*** Begin section ***

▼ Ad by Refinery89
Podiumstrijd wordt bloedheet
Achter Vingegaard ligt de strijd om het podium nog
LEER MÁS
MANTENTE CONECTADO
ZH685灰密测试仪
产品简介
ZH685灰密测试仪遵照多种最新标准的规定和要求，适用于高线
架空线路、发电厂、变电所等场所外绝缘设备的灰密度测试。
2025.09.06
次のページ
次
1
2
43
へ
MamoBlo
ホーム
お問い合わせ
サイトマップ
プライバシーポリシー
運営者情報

*** End section ***
*** Begin section ***

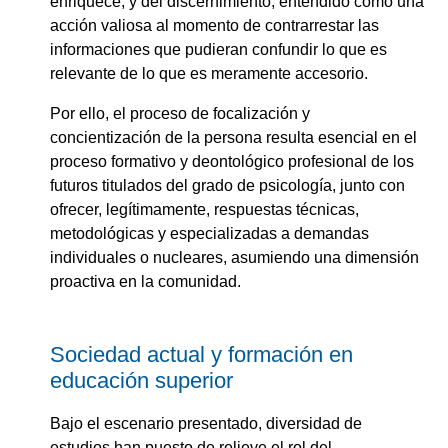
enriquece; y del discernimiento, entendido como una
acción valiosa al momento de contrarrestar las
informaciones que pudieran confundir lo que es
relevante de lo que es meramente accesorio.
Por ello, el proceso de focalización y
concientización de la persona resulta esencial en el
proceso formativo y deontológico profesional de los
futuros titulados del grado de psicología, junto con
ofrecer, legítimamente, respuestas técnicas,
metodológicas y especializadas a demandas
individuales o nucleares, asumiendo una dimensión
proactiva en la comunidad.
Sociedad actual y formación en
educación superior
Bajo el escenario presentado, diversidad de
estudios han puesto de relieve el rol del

*** End section ***
*** Begin section ***

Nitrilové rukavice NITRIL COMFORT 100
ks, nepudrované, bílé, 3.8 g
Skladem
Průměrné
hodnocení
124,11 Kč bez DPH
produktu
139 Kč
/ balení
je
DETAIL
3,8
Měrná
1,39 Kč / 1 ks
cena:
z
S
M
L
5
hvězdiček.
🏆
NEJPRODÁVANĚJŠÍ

*** End section ***

#### [WHAT YOU SHOULD DO]
Using the entries above, extract exactly the span from the line with "acción valiosa al" to the line with "estudios han puesto de relieve el rol del", both lines included; leave out everything else.

#### [ANSWER TO THIS PROBLEM]
acción valiosa al momento de contrarrestar las
informaciones que pudieran confundir lo que es
relevante de lo que es meramente accesorio.
Por ello, el proceso de focalización y
concientización de la persona resulta esencial en el
proceso formativo y deontológico profesional de los
futuros titulados del grado de psicología, junto con
ofrecer, legítimamente, respuestas técnicas,
metodológicas y especializadas a demandas
individuales o nucleares, asumiendo una dimensión
proactiva en la comunidad.
Sociedad actual y formación en
educación superior
Bajo el escenario presentado, diversidad de
estudios han puesto de relieve el rol del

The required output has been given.